*WORK INSTRUCTION*
Whenever a line in the data holds the string "start", copy that line.

*MATERIAL FOR THIS TASK*

===============

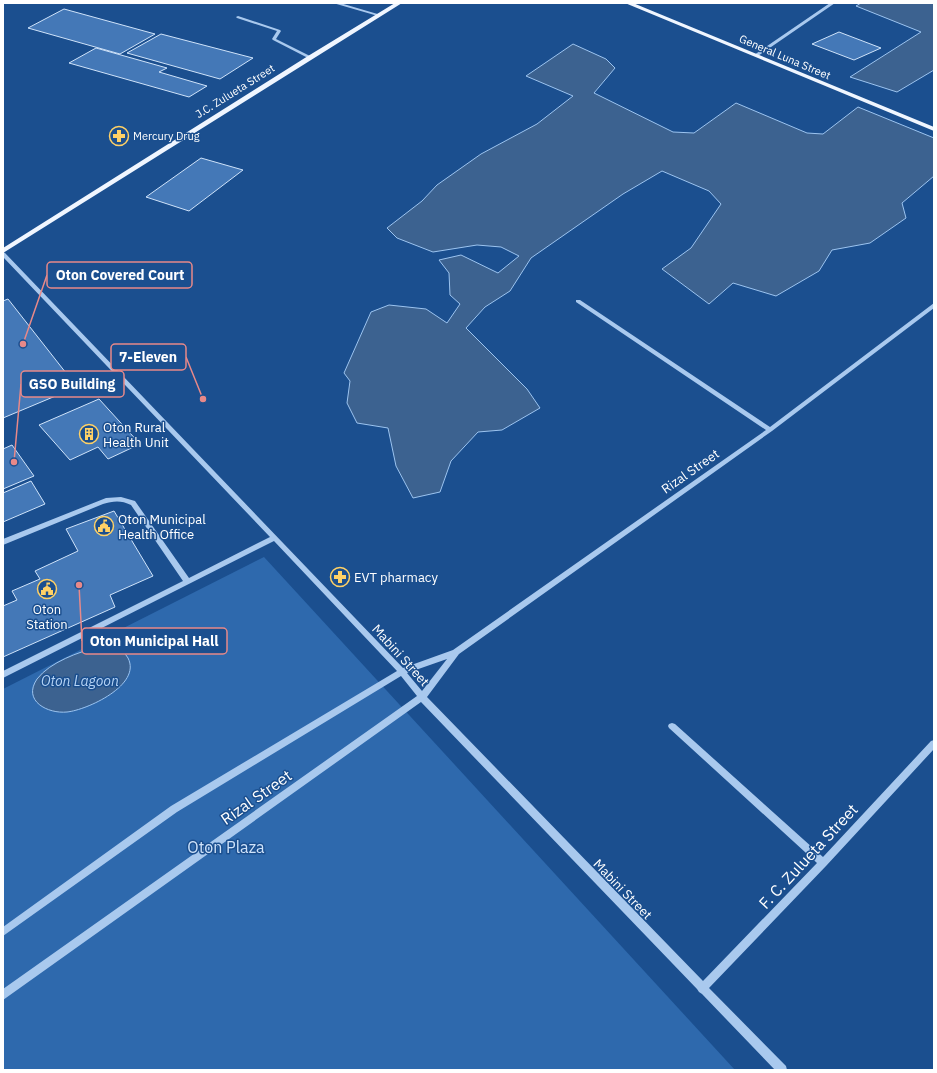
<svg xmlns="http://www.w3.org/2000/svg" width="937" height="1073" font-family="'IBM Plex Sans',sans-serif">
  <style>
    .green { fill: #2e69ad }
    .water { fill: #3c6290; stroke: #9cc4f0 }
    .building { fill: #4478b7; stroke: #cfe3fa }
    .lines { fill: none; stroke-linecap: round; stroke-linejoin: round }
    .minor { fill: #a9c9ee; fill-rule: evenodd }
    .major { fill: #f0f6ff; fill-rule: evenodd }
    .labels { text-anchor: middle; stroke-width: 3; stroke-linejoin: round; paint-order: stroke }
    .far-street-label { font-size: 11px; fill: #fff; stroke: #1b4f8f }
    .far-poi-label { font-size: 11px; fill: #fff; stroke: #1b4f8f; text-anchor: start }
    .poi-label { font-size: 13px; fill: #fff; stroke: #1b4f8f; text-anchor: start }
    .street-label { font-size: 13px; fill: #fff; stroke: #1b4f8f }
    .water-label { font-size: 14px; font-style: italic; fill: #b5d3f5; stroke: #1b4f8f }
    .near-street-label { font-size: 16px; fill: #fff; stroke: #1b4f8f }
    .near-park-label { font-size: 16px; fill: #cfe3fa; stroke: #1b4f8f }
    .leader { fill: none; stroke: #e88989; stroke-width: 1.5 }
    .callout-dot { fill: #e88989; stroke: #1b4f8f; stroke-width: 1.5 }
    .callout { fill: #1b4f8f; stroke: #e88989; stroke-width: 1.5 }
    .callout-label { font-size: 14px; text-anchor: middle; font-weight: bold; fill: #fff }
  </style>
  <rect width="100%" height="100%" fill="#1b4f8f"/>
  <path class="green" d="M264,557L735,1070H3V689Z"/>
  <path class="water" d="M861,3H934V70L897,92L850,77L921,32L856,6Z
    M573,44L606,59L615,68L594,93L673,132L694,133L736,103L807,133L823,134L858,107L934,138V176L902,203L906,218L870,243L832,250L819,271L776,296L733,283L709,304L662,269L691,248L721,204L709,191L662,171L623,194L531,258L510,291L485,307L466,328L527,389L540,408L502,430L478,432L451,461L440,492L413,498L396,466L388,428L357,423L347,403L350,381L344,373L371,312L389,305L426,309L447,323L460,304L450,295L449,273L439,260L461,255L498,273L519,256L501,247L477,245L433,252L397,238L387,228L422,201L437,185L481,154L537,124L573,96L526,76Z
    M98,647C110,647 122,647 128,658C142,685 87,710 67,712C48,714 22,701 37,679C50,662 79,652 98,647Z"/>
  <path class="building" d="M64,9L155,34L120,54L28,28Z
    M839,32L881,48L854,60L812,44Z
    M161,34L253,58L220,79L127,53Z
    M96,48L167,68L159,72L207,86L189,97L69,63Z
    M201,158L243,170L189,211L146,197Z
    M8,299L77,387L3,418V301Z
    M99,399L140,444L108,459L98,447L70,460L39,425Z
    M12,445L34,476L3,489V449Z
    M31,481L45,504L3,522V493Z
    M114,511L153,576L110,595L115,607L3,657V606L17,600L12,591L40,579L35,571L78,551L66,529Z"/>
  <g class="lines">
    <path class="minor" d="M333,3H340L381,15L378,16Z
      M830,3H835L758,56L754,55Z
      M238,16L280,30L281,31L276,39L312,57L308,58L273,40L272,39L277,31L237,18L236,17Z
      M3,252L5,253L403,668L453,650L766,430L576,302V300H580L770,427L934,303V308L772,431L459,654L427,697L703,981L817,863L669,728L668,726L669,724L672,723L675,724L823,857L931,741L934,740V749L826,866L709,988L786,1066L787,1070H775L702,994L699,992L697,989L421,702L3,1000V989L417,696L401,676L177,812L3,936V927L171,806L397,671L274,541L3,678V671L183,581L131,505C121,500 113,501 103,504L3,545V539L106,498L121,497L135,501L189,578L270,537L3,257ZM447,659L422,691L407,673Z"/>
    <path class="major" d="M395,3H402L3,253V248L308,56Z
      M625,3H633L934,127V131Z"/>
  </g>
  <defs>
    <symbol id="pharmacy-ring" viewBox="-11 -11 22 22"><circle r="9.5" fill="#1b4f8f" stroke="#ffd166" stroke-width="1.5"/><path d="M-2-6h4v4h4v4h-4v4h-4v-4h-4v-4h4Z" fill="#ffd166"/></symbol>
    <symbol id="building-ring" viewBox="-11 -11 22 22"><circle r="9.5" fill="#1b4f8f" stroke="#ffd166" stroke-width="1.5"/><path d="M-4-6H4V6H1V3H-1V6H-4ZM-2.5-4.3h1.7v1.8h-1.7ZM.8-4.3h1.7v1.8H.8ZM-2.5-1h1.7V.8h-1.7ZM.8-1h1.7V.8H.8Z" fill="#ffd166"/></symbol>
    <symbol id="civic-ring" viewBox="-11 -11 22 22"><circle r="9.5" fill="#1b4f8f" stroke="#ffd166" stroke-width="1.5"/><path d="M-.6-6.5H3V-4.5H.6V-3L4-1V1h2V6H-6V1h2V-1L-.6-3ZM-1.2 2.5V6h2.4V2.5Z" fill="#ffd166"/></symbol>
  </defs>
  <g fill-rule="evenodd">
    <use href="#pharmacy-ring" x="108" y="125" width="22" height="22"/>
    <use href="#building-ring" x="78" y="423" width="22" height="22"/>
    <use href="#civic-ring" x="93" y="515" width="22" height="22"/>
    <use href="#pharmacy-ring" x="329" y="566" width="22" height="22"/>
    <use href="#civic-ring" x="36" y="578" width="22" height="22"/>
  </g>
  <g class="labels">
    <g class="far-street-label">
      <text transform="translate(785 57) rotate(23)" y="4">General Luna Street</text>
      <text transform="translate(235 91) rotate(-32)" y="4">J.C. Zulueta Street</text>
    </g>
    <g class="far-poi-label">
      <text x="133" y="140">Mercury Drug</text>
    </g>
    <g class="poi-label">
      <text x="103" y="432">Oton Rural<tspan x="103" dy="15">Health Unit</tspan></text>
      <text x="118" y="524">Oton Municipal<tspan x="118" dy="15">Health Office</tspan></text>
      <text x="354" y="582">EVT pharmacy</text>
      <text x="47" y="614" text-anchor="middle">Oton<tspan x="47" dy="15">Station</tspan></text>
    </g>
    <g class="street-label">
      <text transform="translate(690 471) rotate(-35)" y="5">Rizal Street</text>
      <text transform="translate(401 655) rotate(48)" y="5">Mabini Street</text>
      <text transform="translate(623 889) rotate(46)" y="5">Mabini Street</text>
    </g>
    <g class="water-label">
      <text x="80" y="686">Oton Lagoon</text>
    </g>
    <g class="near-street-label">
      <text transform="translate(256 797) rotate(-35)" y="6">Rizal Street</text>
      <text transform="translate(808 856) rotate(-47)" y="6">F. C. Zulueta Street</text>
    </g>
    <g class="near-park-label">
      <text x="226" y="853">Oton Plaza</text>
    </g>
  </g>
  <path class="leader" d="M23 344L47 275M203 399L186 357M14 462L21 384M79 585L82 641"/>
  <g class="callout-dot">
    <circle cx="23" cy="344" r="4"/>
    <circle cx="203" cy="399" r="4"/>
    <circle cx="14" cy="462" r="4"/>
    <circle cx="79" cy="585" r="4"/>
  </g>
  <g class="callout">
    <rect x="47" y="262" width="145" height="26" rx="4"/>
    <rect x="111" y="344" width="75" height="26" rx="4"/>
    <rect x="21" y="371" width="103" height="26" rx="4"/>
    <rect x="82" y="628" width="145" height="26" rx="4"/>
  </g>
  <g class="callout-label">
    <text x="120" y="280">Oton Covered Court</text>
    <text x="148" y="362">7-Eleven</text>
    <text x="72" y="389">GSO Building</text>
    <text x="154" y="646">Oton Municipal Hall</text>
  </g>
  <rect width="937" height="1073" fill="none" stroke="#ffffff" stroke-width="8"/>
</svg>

===============

*WRITTEN ANSWER*
    .far-poi-label { font-size: 11px; fill: #fff; stroke: #1b4f8f; text-anchor: start }
    .poi-label { font-size: 13px; fill: #fff; stroke: #1b4f8f; text-anchor: start }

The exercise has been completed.